As you read my story, I am sure you are wondering what any of this has to do with failure. My story has everything to do with failure. Failure refocused my path. Failure & I became so close that when it defeated me I was able to emerge from my defeat in a better place than I was before. The failure molded me. It taught me that things may not always go as planned but it does not mean that if a different route has been chosen that I have given up. Graduate school afforded me the opportunity to meet some amazing people who I would not have met in law school. The director of the Criminal Justice program I graduated from is a trusted friend & advisor. She has taught me skills that I do not believe I would have obtained or would have appreciated if I went to law school. I also met one of my sister-friends (a tribe member) in graduate school. Had I went to law school I would have missed out on meeting her too. While in graduate school I was able to gain work experience that being a full-time law student would have prohibited me from doing, where I too met amazing people. Though at times, I reflect & I occasionally revisit the feelings of defeat because I am not what I wanted to be, I remind myself that in my failure I have evolved to an even better version of myself.

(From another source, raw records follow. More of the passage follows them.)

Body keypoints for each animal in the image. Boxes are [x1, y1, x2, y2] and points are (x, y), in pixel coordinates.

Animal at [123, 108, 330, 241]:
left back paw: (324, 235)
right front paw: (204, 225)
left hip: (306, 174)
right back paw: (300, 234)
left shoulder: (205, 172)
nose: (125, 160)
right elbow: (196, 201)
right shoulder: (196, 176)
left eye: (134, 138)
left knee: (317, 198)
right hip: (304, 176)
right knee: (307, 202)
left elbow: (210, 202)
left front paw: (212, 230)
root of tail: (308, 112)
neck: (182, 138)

With that being said, stop being so hard on yourself. Sometimes failure has to be accepted in order for you to hit the reset button of what may end up being a better plan for you. Sometimes we have a one tract mind & we fail on evaluating the possibilities. Failure can help us do that. Failure can get our creative processes flowing & assist in your life process. Surprisingly, failure can contribute to making you even better than you ever could have imagined because the scars it inflicts can make you an amazing story-teller, an inspiration & relatable to someone who has a similar experience. I know my failure allowed me to be empathetic & motivating to my friends & loved ones who themselves have had difficulties accepting failure.

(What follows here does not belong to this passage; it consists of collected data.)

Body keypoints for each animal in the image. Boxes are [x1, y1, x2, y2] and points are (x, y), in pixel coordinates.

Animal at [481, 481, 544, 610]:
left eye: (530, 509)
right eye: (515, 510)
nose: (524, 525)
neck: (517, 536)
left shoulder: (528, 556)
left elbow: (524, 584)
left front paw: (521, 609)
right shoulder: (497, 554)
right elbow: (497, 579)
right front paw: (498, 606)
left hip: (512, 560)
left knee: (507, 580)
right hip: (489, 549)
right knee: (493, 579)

Failure is a natural process of life. It is what you choose to do with it that determines if you have truly failed. Life will not be without obstacles. It is how you emerge from the set back that will mold you to the person you want to be. Too often people fail & give up. Your moment of failure should be a moment of reflection. In reflecting you can determine if you should try again or if you should refocus your energies to get to your result. Once you learn to accept failure as a part of life you can start to use it to your advantage. You will not have to fear the possibility. You can embrace it & dust off its remnants when you emerge. Failure will not kill you unless you let it take from your life. Understand, failure is part of the process of evolution to assist in making you the best version of yourself. Conglomerate, after failure remember how much sweeter your successes have always ended up being. It is all apart of the process. Accept it. It is what you do with failure that makes the scars it inflicts invisible. Embrace it & move forward. You got this!
Conglomerates, it is your turn:
How has failure had an impact on your perspective? Have you given up? How did you overcome it?